WHAT YOU NEED TO DO: Any picture in the entries is to be skipped, while everything else is transcribed word for word.

┌────────

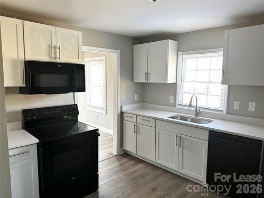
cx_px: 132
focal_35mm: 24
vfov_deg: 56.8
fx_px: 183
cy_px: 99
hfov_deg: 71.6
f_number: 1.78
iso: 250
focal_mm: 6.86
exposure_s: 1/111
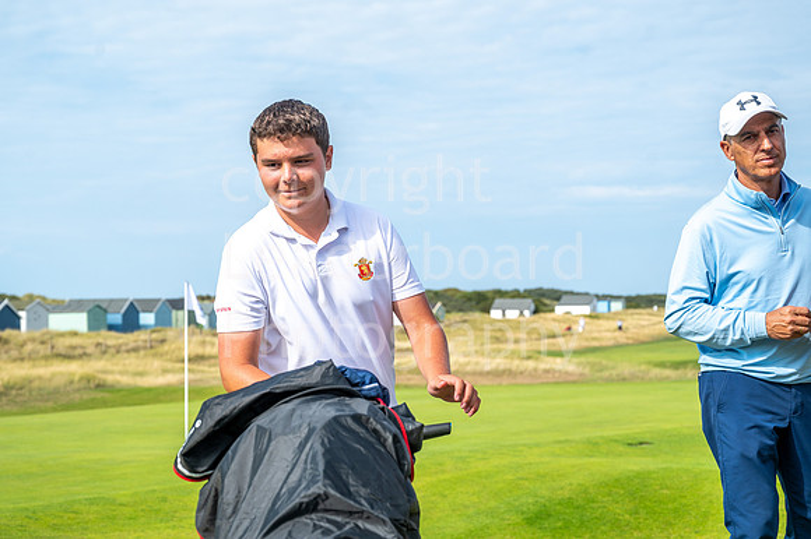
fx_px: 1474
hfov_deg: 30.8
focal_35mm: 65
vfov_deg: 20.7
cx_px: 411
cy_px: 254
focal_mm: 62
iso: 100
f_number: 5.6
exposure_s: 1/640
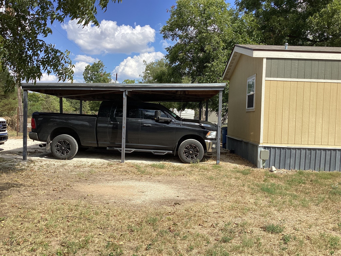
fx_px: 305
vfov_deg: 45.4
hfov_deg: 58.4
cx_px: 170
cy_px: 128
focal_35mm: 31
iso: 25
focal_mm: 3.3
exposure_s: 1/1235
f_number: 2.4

└────────

TASK RESULT:
cx_px: 132
focal_35mm: 24
vfov_deg: 56.8
fx_px: 183
cy_px: 99
hfov_deg: 71.6
f_number: 1.78
iso: 250
focal_mm: 6.86
exposure_s: 1/111
fx_px: 1474
hfov_deg: 30.8
focal_35mm: 65
vfov_deg: 20.7
cx_px: 411
cy_px: 254
focal_mm: 62
iso: 100
f_number: 5.6
exposure_s: 1/640
fx_px: 305
vfov_deg: 45.4
hfov_deg: 58.4
cx_px: 170
cy_px: 128
focal_35mm: 31
iso: 25
focal_mm: 3.3
exposure_s: 1/1235
f_number: 2.4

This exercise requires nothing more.